From the Empyrean series , Vol. 2

Unrelenting, and not in a good way.

A young Navarrian woman faces even greater challenges in her second year at dragon-riding school.

Violet Sorrengail did all the normal things one would do as a first-year student at Basgiath War College: made new friends, fell in love, and survived multiple assassination attempts. She was also the first rider to ever bond with two dragons: Tairn, a powerful black dragon with a distinguished battle history, and Andarna, a baby dragon too young to carry a rider. At the end of Fourth Wing (2023), Violet and her lover, Xaden Riorson, discovered that Navarre is under attack from wyvern, evil two-legged dragons, and venin, soulless monsters that harvest energy from the ground. Navarrians had always been told that these were monsters of legend and myth, not real creatures dangerously close to breaking through Navarre’s wards and attacking civilian populations. In this overly long sequel, Violet, Xaden, and their dragons are determined to find a way to protect Navarre, despite the fact that the army and government hid the truth about these creatures. Due to the machinations of several traitorous instructors at Basgiath, Xaden and Violet are separated for most of the book—he’s stationed at a distant outpost, leaving her to handle the treacherous, cutthroat world of the war college on her own. Violet is repeatedly threatened by her new vice commandant, a brutal man who wants to silence her. Although Violet and her dragons continue to model extreme bravery, the novel feels repetitive and more than a little sloppy, leaving obvious questions about the world unanswered. The book is full of action and just as full of plot holes, including scenes that are illogical or disconnected from the main narrative. Secondary characters are ignored until a scene requires them to assist Violet or to be killed in the endless violence that plagues their school.

Dataset entries
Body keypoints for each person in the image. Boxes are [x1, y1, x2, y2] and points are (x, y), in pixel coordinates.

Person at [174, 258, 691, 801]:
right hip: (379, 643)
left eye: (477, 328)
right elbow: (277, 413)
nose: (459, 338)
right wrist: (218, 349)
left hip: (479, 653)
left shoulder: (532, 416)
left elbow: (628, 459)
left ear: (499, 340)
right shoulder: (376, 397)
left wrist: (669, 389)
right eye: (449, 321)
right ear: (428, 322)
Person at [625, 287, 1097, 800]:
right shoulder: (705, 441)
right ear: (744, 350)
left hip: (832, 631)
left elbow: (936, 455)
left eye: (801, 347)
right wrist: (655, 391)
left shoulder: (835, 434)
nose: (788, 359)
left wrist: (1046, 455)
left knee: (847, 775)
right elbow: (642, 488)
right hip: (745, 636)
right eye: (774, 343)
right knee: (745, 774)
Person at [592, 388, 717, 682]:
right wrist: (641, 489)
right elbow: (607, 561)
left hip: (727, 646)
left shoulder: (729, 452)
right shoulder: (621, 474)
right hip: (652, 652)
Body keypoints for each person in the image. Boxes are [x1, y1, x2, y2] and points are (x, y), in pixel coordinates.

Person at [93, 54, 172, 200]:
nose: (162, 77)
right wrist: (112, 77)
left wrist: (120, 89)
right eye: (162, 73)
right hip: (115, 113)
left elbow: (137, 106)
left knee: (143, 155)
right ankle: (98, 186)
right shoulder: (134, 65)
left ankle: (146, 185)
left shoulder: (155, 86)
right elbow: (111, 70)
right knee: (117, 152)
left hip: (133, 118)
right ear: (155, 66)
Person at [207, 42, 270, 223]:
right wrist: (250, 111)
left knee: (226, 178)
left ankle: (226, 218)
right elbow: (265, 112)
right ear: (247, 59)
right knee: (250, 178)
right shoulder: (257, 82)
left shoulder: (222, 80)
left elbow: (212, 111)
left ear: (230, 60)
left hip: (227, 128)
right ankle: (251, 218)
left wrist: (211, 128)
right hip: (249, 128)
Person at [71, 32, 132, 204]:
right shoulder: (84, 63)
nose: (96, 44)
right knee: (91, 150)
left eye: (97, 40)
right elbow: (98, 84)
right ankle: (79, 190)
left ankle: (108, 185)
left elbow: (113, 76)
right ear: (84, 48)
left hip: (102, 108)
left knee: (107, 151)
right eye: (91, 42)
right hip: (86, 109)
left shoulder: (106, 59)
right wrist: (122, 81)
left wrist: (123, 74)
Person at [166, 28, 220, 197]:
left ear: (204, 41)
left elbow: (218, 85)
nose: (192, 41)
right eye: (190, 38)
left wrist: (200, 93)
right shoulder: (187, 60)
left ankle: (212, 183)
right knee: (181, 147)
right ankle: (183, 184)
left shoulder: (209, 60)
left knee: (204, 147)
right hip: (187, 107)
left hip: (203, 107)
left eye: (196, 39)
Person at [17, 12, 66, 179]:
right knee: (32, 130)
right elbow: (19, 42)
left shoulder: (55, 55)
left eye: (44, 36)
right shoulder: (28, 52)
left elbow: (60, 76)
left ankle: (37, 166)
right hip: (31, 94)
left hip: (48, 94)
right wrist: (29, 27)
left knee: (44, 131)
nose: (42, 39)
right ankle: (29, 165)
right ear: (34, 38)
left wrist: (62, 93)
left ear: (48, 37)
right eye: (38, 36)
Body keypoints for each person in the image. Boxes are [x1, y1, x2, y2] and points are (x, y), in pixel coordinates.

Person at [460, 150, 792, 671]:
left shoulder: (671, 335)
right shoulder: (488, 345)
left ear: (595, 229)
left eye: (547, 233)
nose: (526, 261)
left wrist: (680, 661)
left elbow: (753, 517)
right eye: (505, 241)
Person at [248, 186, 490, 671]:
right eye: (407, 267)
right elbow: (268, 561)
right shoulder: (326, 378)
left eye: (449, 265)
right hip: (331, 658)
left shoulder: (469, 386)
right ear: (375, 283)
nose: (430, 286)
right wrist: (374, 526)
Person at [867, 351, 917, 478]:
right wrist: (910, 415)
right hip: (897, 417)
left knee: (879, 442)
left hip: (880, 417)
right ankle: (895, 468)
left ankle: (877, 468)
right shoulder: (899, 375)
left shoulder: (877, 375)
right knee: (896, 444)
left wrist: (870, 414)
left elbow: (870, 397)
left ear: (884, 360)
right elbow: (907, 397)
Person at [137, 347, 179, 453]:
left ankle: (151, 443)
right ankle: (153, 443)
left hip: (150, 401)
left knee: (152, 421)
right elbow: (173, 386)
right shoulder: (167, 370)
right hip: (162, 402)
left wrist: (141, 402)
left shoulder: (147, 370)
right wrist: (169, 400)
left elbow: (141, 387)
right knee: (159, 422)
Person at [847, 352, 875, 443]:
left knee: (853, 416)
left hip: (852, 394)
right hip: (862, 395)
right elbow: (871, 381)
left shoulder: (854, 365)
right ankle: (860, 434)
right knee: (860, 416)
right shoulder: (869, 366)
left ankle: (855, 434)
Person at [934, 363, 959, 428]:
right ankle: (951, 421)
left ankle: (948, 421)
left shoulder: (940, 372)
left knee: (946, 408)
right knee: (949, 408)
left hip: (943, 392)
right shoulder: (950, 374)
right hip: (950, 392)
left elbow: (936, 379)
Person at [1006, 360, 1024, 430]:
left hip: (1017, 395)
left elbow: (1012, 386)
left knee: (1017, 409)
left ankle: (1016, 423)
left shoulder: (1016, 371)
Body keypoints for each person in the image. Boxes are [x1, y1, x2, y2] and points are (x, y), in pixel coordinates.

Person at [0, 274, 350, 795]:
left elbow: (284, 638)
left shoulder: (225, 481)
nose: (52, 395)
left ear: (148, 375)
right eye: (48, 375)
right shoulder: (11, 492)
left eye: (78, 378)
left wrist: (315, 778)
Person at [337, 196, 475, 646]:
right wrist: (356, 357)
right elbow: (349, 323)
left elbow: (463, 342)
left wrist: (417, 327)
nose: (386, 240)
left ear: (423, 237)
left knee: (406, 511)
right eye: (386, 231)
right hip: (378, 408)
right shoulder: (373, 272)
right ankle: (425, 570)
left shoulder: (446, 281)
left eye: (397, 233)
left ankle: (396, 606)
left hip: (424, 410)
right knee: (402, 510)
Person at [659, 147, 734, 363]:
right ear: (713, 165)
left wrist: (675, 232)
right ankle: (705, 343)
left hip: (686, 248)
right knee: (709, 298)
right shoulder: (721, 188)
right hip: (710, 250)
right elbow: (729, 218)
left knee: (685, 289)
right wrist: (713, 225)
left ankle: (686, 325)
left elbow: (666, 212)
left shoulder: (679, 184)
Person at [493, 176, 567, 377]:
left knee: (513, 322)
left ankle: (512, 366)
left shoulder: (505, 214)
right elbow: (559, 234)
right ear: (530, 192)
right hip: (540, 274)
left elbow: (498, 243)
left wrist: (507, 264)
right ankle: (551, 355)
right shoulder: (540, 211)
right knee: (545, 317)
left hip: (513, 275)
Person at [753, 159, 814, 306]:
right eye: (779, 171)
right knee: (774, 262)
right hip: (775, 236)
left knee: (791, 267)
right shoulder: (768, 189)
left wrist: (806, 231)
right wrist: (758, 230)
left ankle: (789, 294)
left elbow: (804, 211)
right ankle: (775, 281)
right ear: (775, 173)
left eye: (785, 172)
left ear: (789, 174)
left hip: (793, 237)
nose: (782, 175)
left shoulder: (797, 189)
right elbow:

What this exercise asks
1) List every individual named in the book review, people and dragons alike.
2) Summarize the book review in two sentences.
3) Answer these questions from the book review:
(a) How does the review describe the wyvern?
(b) Where is Xaden stationed while he and Violet are apart?
(c) Who repeatedly threatens Violet?

Your responses
1)
Violet Sorrengail
Tairn
Andarna
Xaden Riorson

2) In this sequel to Fourth Wing, Violet Sorrengail and her lover Xaden Riorson are separated for most of the book while they and their dragons try to protect Navarre from wyvern and venin, a threat the army and government hid. The review finds the overly long novel repetitive, sloppy, and full of plot holes, and says its secondary characters are ignored until a scene needs them to assist Violet or to be killed.

3)
(a) As evil two-legged dragons.
(b) At a distant outpost.
(c) Her new vice commandant, a brutal man who wants to silence her.